YOUR INSTRUCTIONS - Treat the line containing "data1 <- EM2_H1ESB1_MeDIP_sigleCpG" as the first line and the final line of the material below as the last; reproduce that range exactly.

====================

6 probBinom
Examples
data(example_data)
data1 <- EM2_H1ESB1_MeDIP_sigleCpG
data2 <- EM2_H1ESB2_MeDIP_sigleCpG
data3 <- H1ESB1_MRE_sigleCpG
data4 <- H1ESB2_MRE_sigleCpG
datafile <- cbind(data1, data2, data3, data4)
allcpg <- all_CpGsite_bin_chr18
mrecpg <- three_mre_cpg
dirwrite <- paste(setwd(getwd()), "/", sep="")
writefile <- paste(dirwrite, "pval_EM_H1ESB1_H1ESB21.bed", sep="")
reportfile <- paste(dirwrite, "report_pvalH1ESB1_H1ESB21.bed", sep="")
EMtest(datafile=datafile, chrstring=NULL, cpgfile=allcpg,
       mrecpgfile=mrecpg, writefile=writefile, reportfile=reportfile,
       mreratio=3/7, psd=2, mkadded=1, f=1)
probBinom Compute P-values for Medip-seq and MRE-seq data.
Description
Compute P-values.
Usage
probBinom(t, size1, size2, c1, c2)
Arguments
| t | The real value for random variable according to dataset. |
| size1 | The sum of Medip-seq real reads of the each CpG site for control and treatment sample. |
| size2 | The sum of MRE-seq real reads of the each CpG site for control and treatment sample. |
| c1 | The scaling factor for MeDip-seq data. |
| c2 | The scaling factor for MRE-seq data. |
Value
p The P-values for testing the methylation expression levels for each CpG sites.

====================

RESULT -
data1 <- EM2_H1ESB1_MeDIP_sigleCpG
data2 <- EM2_H1ESB2_MeDIP_sigleCpG
data3 <- H1ESB1_MRE_sigleCpG
data4 <- H1ESB2_MRE_sigleCpG
datafile <- cbind(data1, data2, data3, data4)
allcpg <- all_CpGsite_bin_chr18
mrecpg <- three_mre_cpg
dirwrite <- paste(setwd(getwd()), "/", sep="")
writefile <- paste(dirwrite, "pval_EM_H1ESB1_H1ESB21.bed", sep="")
reportfile <- paste(dirwrite, "report_pvalH1ESB1_H1ESB21.bed", sep="")
EMtest(datafile=datafile, chrstring=NULL, cpgfile=allcpg,
       mrecpgfile=mrecpg, writefile=writefile, reportfile=reportfile,
       mreratio=3/7, psd=2, mkadded=1, f=1)
probBinom Compute P-values for Medip-seq and MRE-seq data.
Description
Compute P-values.
Usage
probBinom(t, size1, size2, c1, c2)
Arguments
| t | The real value for random variable according to dataset. |
| size1 | The sum of Medip-seq real reads of the each CpG site for control and treatment sample. |
| size2 | The sum of MRE-seq real reads of the each CpG site for control and treatment sample. |
| c1 | The scaling factor for MeDip-seq data. |
| c2 | The scaling factor for MRE-seq data. |
Value
p The P-values for testing the methylation expression levels for each CpG sites.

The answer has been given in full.